REQUIRED ACTION: Your task is to copy the data exactly while leaving out every picture.

MATERIAL FOR THE TASK:

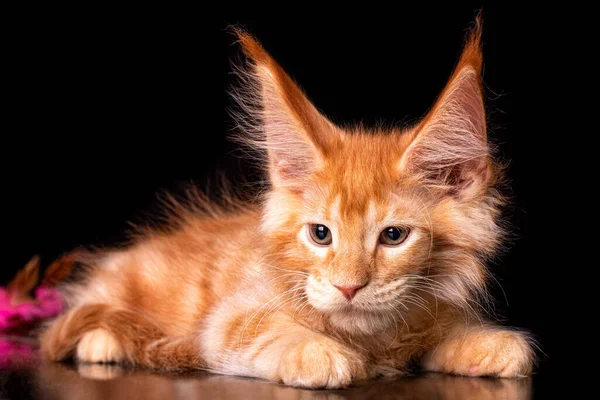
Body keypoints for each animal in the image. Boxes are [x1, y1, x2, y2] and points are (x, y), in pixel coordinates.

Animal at [37, 21, 536, 388]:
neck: (371, 339)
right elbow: (261, 331)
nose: (347, 288)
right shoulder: (232, 316)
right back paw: (100, 342)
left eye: (394, 236)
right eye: (321, 234)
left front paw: (482, 342)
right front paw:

TASK RESPONSE:
Body keypoints for each animal in the image. Boxes are [x1, y1, x2, y2] and points are (x, y), in pixel coordinates.

Animal at [37, 21, 536, 388]:
neck: (371, 339)
right elbow: (261, 331)
nose: (347, 288)
right shoulder: (232, 316)
right back paw: (100, 342)
left eye: (394, 236)
right eye: (321, 234)
left front paw: (482, 342)
right front paw:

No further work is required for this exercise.